Total number of integral terms in `(4^(1/4)+5^(1/6))^(120)` is ________

To find the total number of integral terms in the expression \((4^{1/4} + 5^{1/6})^{120}\), we will use the Binomial Theorem. Let's break down the solution step by step. ### Step 1: Apply the Binomial Theorem According to the Binomial Theorem, we can expand \((a + b)^n\) as follows: \[ (a + b)^n = \sum_{r=0}^{n} \binom{n}{r} a^{n-r} b^r \] In our case, let \(a = 4^{1/4}\) and \(b = 5^{1/6}\), and \(n = 120\). Thus, we have: \[ (4^{1/4} + 5^{1/6})^{120} = \sum_{r=0}^{120} \binom{120}{r} (4^{1/4})^{120 - r} (5^{1/6})^r \] ### Step 2: Simplify the Terms Now, we simplify the terms: \[ (4^{1/4})^{120 - r} = 4^{(120 - r)/4} = 2^{2(120 - r)/4} = 2^{(240 - 2r)/4} = 2^{60 - \frac{r}{2}} \] \[ (5^{1/6})^r = 5^{r/6} \] Thus, the general term becomes: \[ \binom{120}{r} 2^{60 - \frac{r}{2}} 5^{\frac{r}{6}} \] ### Step 3: Determine Conditions for Integral Terms For the term to be an integer, both \(2^{60 - \frac{r}{2}}\) and \(5^{\frac{r}{6}}\) must be integers.
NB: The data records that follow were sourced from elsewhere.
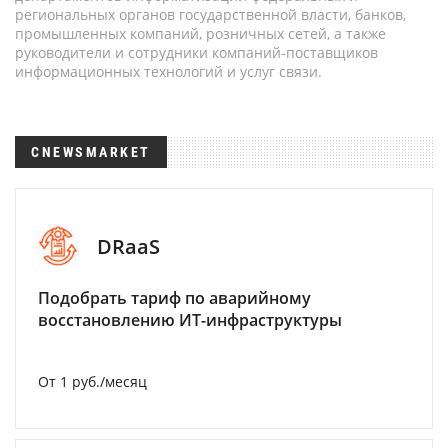
региональных органов государственной власти, банков,
промышленных компаний, розничных сетей, а также
руководители и сотрудники компаний-поставщиков
информационных технологий и услуг связи.
CNEWSMARKET
DRaaS
Подобрать тариф по аварийному
восстановлению ИТ-инфраструктуры
От 1 руб./месяц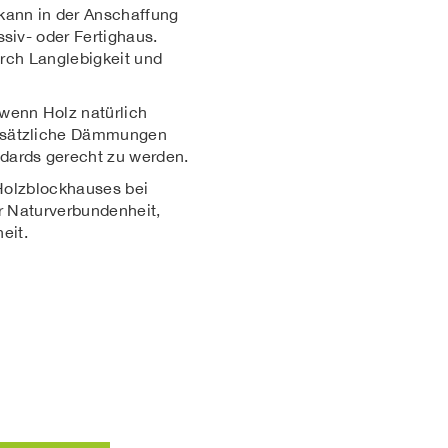
kann in der Anschaffung
siv- oder Fertighaus.
urch Langlebigkeit und
wenn Holz natürlich
usätzliche Dämmungen
dards gerecht zu werden.
Holzblockhauses bei
r Naturverbundenheit,
eit.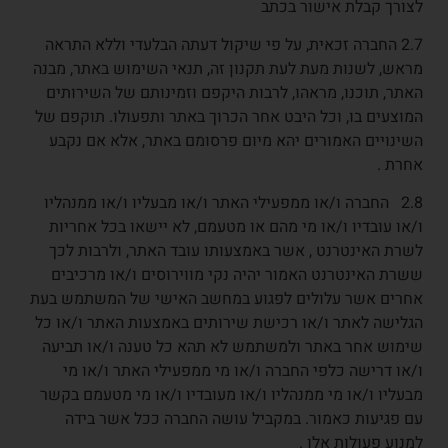
לצורך קבלת אישור בכתב
2.7 החברה זכאית, על פי שיקול דעתה הבלעדי וללא התראה
מראש, לשנות מעת לעת תקנון זה, תנאי השימוש באתר, מבנה
האתר, תוכנו, מראהו, לרבות היקפם וזמינותם של השירותים
המוצעים בו, וכל היבט אחר הכרוך באתר ותפעולו. תוקפם של
השינויים האמורים יהא מיום פרסומם באתר, אלא אם נקבע
אחרת .
2.8 החברה ו/או ממפעילי האתר ו/או מבעליו ו/או ממנהליו
ו/או עובדיו ו/או מי מהם או מטעמם, לא יישאו בכל אחריות
לשרת האינטרנט , אשר באמצעותו עובד האתר, ולרבות לכך
ששרת האינטרנט האמור יהיה נקי מווירוסים ו/או מרכיבים
אחרים אשר עלולים לפגוע במחשב האישי של המשתמש בעת
הגלישה לאתר ו/או רכישת שירותים באמצעות האתר ו/או כל
שימוש אחר באתר ולמשתמש לא תהא כל טענה ו/או תביעה
ו/או דרישה כלפי החברה ו/או מי ממפעילי האתר ו/או מי
מבעליו ו/או מי ממנהליו ו/או מעובדיו ו/או מי מטעמם בקשר
עם פגיעות כאמור. במקביל עושה החברה ככל אשר בידה
למנוע פעולות אלו .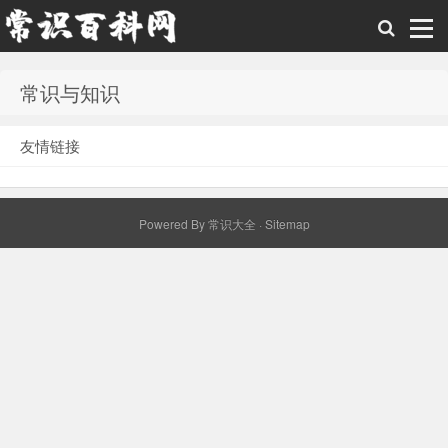
常识与知识
常识百科网
友情链接
Powered By
常识大全
·
Sitemap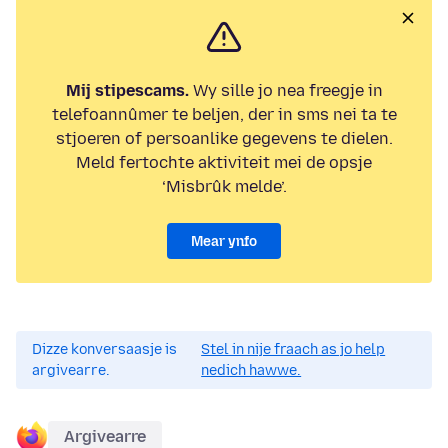
Mij stipescams.
Wy sille jo nea freegje in
telefoannûmer te beljen, der in sms nei ta te
stjoeren of persoanlike gegevens te dielen.
Meld fertochte aktiviteit mei de opsje
‘Misbrûk melde’.
Mear ynfo
Dizze konversaasje is
Stel in nije fraach as jo help
argivearre.
nedich hawwe.
Argivearre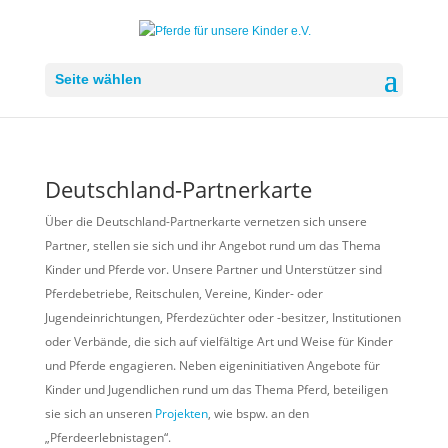
Seite wählen
Deutschland-Partnerkarte
Über die Deutschland-Partnerkarte vernetzen sich unsere
Partner, stellen sie sich und ihr Angebot rund um das Thema
Kinder und Pferde vor. Unsere Partner und Unterstützer sind
Pferdebetriebe, Reitschulen, Vereine, Kinder- oder
Jugendeinrichtungen, Pferdezüchter oder -besitzer, Institutionen
oder Verbände, die sich auf vielfältige Art und Weise für Kinder
und Pferde engagieren. Neben eigeninitiativen Angebote für
Kinder und Jugendlichen rund um das Thema Pferd, beteiligen
sie sich an unseren
Projekten
, wie bspw. an den
„Pferdeerlebnistagen“.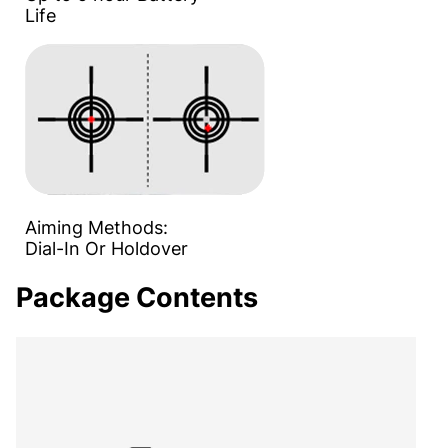
Life
Aiming Methods:
Dial-In Or Holdover
Package Contents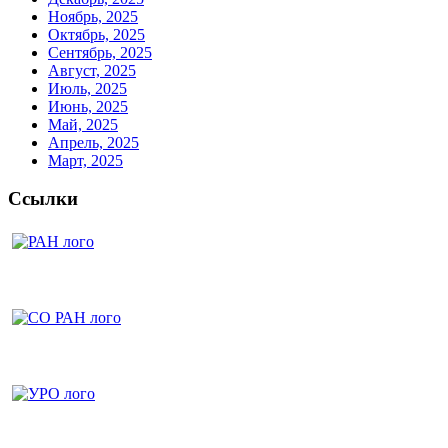
Ноябрь, 2025
Октябрь, 2025
Сентябрь, 2025
Август, 2025
Июль, 2025
Июнь, 2025
Май, 2025
Апрель, 2025
Март, 2025
Ссылки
This leads to the following conditions: 1. \(60 - \frac{r}{2} \geq 0\) which implies \(r \leq 120\). 2. \(\frac{r}{6}\) must be an integer, which implies \(r\) must be a multiple of 6. Let \(r = 6k\) where \(k\) is a non-negative integer. ### Step 4: Substitute and Solve for \(k\) Substituting \(r = 6k\) into the inequality: \[ 60 - \frac{6k}{2} \geq 0 \implies 60 - 3k \geq 0 \implies 3k \leq 60 \implies k \leq 20 \] Thus, \(k\) can take values from \(0\) to \(20\). ### Step 5: Count the Integral Terms The possible values of \(k\) are \(0, 1, 2, \ldots, 20\), which gives us a total of: \[ 20 - 0 + 1 = 21 \] Thus, the total number of integral terms in the expansion of \((4^{1/4} + 5^{1/6})^{120}\) is **21**. ### Final Answer The total number of integral terms is **21**.